I know that I have a consciousness and that everybody has a consciousness and it’s organized. We also have a story in that people remember us. When I was crazy I noted that I started understanding when I self-fractured, I was able to look at myself and see that a lot of the ways that I, when faced with a problem or what to do, I was really doing what would mom do about it or what would dad do about it. They were so very different in the way they approach the world. Whoever had the better solution that would be when I would model myself after.

I realized that I could call up my mom’s voice and I know what she would say. I know she would be aghast at Donald Trump.

Considering the idea of God, we are at least the distributed intelligences of 7 billion people. Maybe we can add all the self-aware creatures in their consciousness structures and maybe even some of the ones who aren’t self aware but have proto-consciousness and memory. As long as we remember that there’s at least that and that’s pretty amazing and powerful. And can you get in touch with that?

That song gave me great comfort in that even though I felt my mom’s loss deeply and mourned her good and well for a year. I will occasionally have some moment of sadness or nostalgia. I still talk about her in the present tense and sometimes I say there’s very little difference with my mom being in Michigan or being in heaven except that I can’t call her.

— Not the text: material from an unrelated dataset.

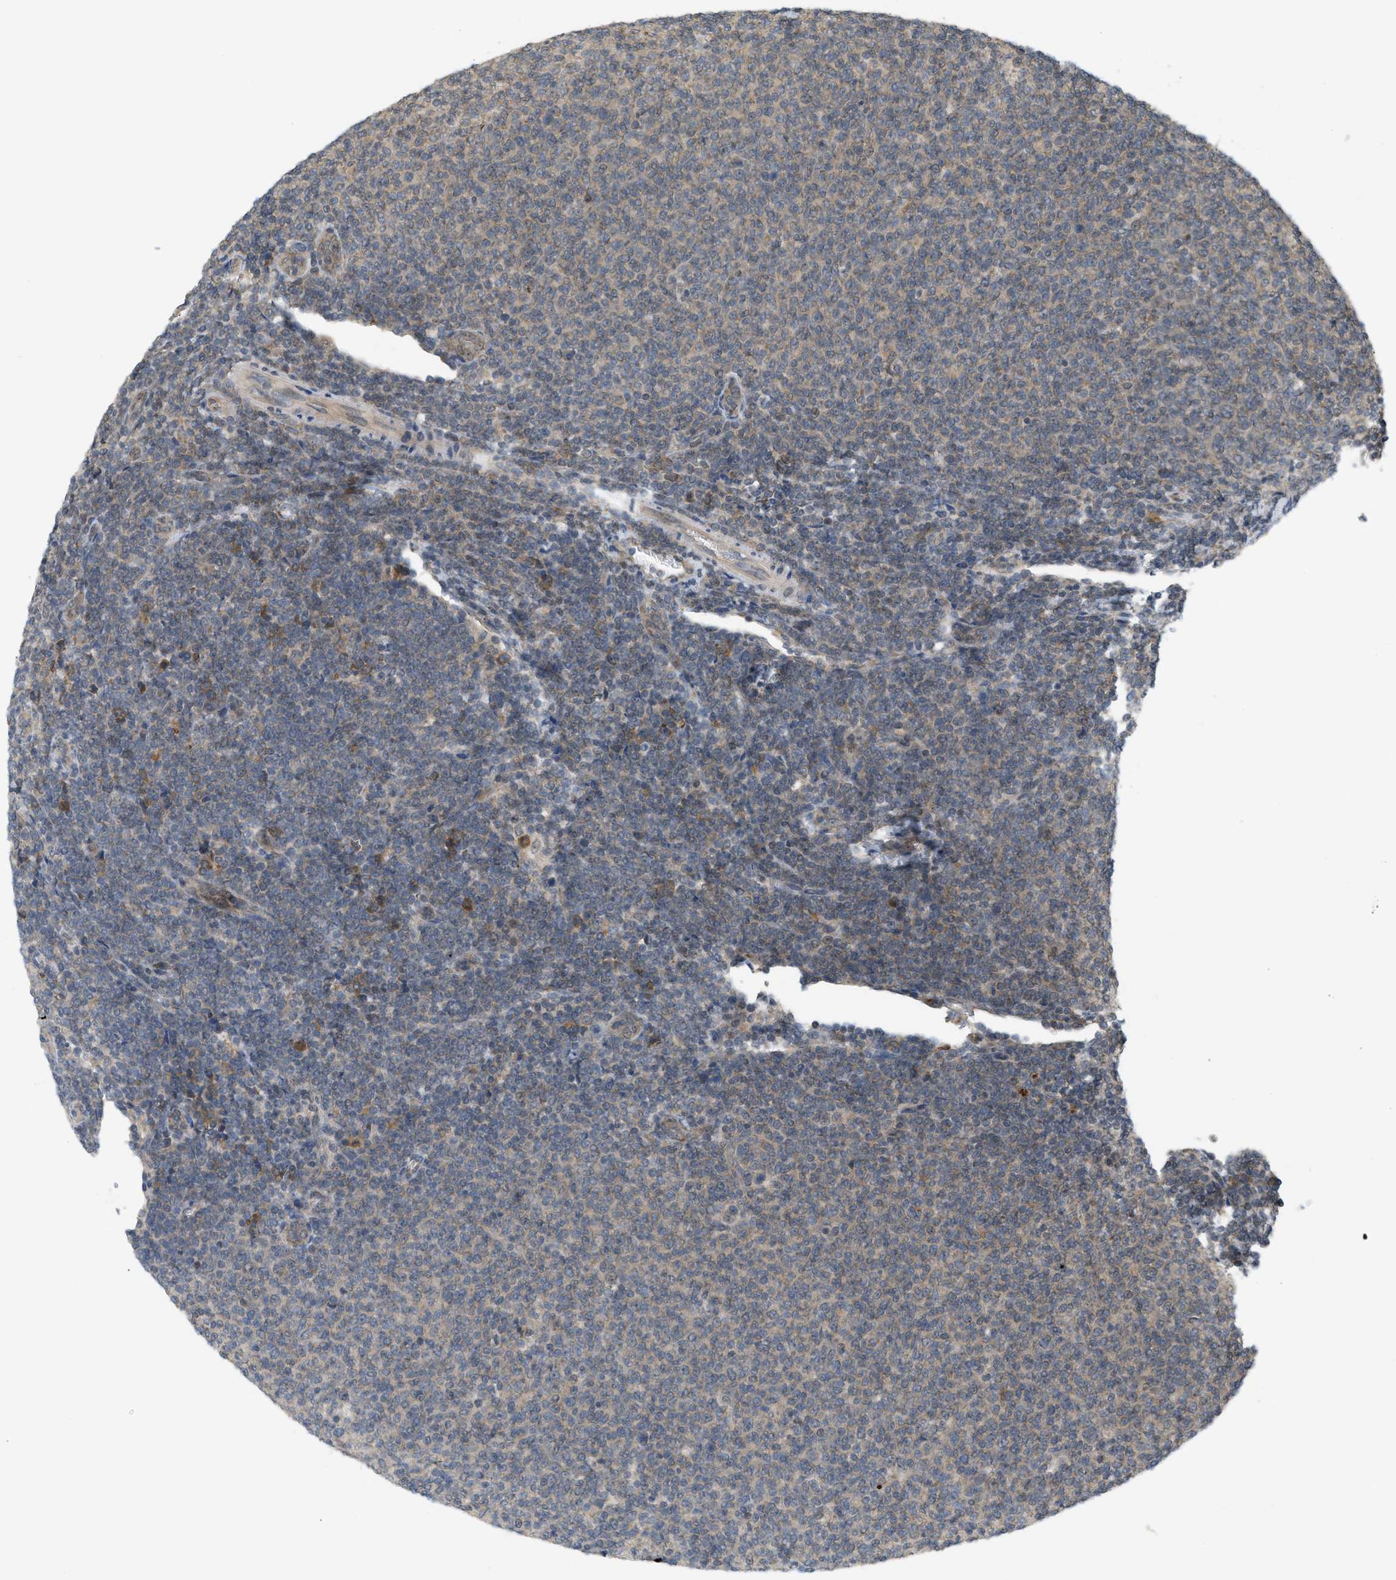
{"staining": {"intensity": "negative", "quantity": "none", "location": "none"}, "tissue": "lymphoma", "cell_type": "Tumor cells", "image_type": "cancer", "snomed": [{"axis": "morphology", "description": "Malignant lymphoma, non-Hodgkin's type, Low grade"}, {"axis": "topography", "description": "Lymph node"}], "caption": "This is a micrograph of immunohistochemistry (IHC) staining of lymphoma, which shows no staining in tumor cells.", "gene": "PRKD1", "patient": {"sex": "male", "age": 66}}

This whole period of time was one of my prolific times as a poet. Before my mind cracked open, I was all inhibited and guarded and couldn’t be open or free to allow myself to express. Suddenly I couldn’t not do that. The dam was broken. Out of that I continued to have the gift of poetry and depending on how engaging my life is and do I have a venue for it is how much I create. I have not created much since I’ve got into politics and some other ways of talking to people and getting stuff out. During that time I was singing in a band – Milk Carton –  probably writing a poem a week.